MTHS Biology Students Skype a Scientist
Manchester Township High School biology students recently had the opportunity to Skype with Dr. Clarissa Rios Rojas, who holds a PhD in Molecular Biology. She spoke about her research that includes how cells contribute to sex determination and how your sex cells create your organs and who you are. She also discussed her work as founder and director of the organization Ekpa'palek, which is focused on offering professional development programs to young Latin American students and young professionals. MTHS biology teacher, Danielle Palmieri, booked the event through a program at Rutgers University.
Rojas was born in Peru and studied all over the world. She recently moved from Italy to the Netherlands and is currently working with the Joint Research Center of the European Commission's science and technology service where she provides scientific advice and support to EU policy.
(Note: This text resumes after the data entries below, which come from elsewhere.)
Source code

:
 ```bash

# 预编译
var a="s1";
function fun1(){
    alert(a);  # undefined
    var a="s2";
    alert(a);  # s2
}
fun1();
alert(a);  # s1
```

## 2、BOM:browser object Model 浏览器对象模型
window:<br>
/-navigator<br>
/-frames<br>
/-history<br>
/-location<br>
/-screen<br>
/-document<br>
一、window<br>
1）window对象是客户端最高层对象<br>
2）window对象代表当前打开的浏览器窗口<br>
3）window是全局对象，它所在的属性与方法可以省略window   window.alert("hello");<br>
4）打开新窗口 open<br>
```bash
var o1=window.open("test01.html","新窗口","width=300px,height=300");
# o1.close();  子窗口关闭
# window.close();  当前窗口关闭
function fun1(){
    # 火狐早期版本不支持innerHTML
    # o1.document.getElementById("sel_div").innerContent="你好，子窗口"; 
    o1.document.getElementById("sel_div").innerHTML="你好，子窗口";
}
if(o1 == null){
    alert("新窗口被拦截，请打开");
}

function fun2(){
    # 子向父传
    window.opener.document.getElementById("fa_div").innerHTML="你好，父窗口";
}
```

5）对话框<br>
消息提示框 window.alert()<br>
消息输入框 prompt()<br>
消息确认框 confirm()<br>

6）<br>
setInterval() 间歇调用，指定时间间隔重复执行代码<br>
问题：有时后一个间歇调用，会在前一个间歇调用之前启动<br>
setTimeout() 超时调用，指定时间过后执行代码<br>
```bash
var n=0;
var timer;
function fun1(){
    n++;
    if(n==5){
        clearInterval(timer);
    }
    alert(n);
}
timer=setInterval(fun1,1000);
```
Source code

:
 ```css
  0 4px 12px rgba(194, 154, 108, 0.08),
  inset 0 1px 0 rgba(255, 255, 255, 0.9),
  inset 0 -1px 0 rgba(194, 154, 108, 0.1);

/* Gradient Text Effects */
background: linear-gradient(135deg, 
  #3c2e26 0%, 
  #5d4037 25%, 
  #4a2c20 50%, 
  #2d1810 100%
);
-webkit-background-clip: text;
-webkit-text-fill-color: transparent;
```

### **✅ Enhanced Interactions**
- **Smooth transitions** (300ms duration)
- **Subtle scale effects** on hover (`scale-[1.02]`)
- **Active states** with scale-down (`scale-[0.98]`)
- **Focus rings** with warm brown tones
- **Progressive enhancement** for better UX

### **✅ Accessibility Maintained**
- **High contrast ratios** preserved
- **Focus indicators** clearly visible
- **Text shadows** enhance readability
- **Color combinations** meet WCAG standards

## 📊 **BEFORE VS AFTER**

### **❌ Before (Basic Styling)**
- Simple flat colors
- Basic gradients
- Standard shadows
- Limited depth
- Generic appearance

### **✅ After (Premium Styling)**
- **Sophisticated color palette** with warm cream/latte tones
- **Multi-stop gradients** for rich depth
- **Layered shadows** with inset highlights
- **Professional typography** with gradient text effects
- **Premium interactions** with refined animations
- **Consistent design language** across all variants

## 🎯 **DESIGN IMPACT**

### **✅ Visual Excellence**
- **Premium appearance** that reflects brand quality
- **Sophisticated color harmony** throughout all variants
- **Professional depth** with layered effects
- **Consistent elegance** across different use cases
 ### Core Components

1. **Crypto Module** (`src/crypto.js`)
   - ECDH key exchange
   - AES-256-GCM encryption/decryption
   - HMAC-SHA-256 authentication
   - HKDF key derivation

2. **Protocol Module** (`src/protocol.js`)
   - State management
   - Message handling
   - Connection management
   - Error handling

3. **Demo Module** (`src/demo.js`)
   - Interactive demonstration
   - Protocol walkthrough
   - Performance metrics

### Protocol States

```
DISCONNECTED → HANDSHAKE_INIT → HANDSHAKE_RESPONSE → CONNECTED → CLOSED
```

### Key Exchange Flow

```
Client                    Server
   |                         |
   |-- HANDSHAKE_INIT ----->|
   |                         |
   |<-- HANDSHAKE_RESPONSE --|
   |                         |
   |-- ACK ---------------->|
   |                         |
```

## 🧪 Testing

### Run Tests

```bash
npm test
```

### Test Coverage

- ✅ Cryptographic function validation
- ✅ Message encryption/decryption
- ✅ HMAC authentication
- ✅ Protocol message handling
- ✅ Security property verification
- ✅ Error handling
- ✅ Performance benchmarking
Rojas was selected as champion of UN Women for the economic empowerment of women, a UNESCO delegate, an emerging leader in the Atlantic Dialogues and also at the Asian Forum on Global Governance, an adviser to the Women Economic Forum and a member of the Global Young Academy. Her work is also related to science diplomacy, the formulation of public policies, economic empowerment of women and global governance.
Several science classes gathered in the auditorium to participate, with the Skype feed projected on a large screen. They listened intently to Rojas and were clearly engaged by what she had to say. Several students were able to ask their own questions. Here are some comments from students submitted to Biology teacher Danielle Palmieri following the program:
"I liked this Skype because we got to talk to a scientist who had an amazing life story and she was able to teach us about what she has done to get there."
"I liked the Skype a scientist and learned the equipment she uses to do her studies, the way she works and organizes herself and her great interest in neuroscience and why she is interested in it."
"She constantly went back to college in order to get all her degrees. She tests chicken genes in replacement of humans. She became interested because she wanted to know how an egg and a sperm made lungs, brain, hearts, etc."
"She uses 3D technology to analyze organisms. (I learned about) Her daily life in the lab, her struggle to pay for college and the numerous amounts of jobs she had to gain money."
"I liked this experience because it was great to hear things from an actual female scientist."
"I learned why people want to become a scientist, what kind of experiments she has done, and how much she has been able to travel. I liked it because it was really interesting, talking to a scientist live who answered our questions."